We'll finish by sorting the list of lists and printing the five highest values in a format that's easier to read.

In [10]:
# Sort the list of lists in descending order.
swap_avg_by_hour = []

for row in avg_by_hour:
    swap_avg_by_hour.append([row[1], row[0]])
    
print(swap_avg_by_hour)

sorted_swap = sorted(swap_avg_by_hour, reverse=True)


[[11.137546468401487, '02'], [7.407801418439717, '01'], [8.804177545691905, '22'], [8.687258687258687, '21'], [7.163043478260869, '19'], [9.449744463373083, '17'], [28.676470588235293, '15'], [9.692007797270955, '14'], [16.31756756756757, '13'], [8.96474358974359, '11'], [10.684397163120567, '10'], [6.653153153153153, '09'], [7.013274336283186, '07'], [7.948339483394834, '03'], [6.696793002915452, '23'], [8.749019607843136, '20'], [7.713298791018998, '16'], [9.190661478599221, '08'], [7.5647840531561465, '00'], [7.94299674267101, '18'], [12.380116959064328, '12'], [9.7119341563786, '04'], [6.782051282051282, '06'], [8.794258373205741, '05']]


In [11]:
# Print the top results in a readable format.
print("Top 5 Hours for Ask Posts Comments")

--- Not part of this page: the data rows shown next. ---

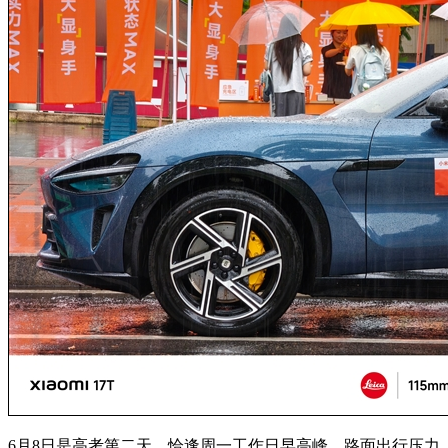
6月8日是高考第二天，恰逢周一工作日早高峰，路面出行压力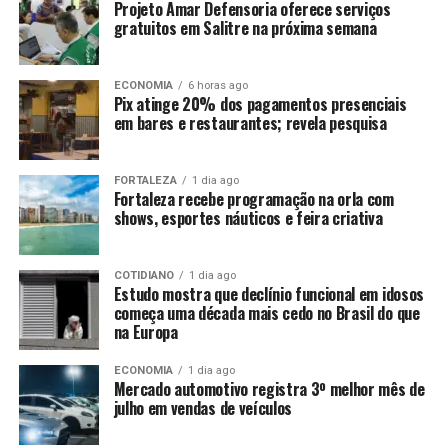
Projeto Amar Defensoria oferece serviços
gratuitos em Salitre na próxima semana
ECONOMIA
6 horas ago
Pix atinge 20% dos pagamentos presenciais
em bares e restaurantes; revela pesquisa
FORTALEZA
1 dia ago
Fortaleza recebe programação na orla com
shows, esportes náuticos e feira criativa
COTIDIANO
1 dia ago
Estudo mostra que declínio funcional em idosos
começa uma década mais cedo no Brasil do que
na Europa
ECONOMIA
1 dia ago
Mercado automotivo registra 3º melhor mês de
julho em vendas de veículos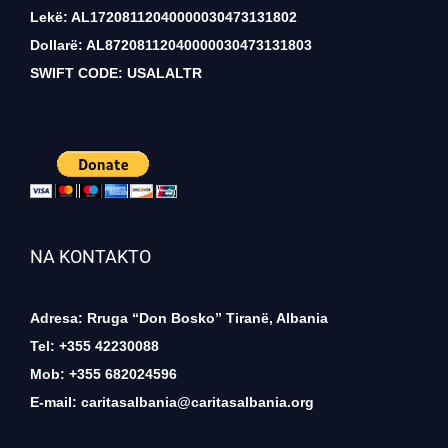
Lekë: AL17208112040000030473131802
Dollarë: AL87208112040000030473131803
SWIFT CODE: USALALTR
NA KONTAKTO
Adresa: Rruga “Don Bosko” Tiranë, Albania
Tel: +355 42230088
Mob: +355 682024596
E-mail:
caritasalbania@caritasalbania.org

template = "{hour}: {avg:.2f} average comments per post"

for row in sorted_swap[:5]:
    hour = dt.datetime.strptime(row[1], "%H").strftime("%H:%M")
    avg = row[0]
    formatted_result = template.format(hour=hour, avg=avg)
    print(formatted_result)

Top 5 Hours for Ask Posts Comments
15:00: 28.68 average comments per post
13:00: 16.32 average comments per post
12:00: 12.38 average comments per post
02:00: 11.14 average comments per post
10:00: 10.68 average comments per post


We can see here that the hour with the highest average number of comments per post is 15:00. According to the [dataset documentation](https://www.kaggle.com/hacker-news/hacker-news-posts/), the timezone is set to US Eastern Time.
This translates to 20:00 British Summer Time.

# Conclusion

In this project, we analysed `Ask HN` and `Show HN` posts on [Hacker News](https://news.ycombinator.com/) to determine which type of posts created at which time recieve the most comments on average.
Based on our analysis, to maximise the engagement of a post, we'd recommend that it be catagorised as an `Ask HN` post and created between the hours of 20:00 and 21:00 BST.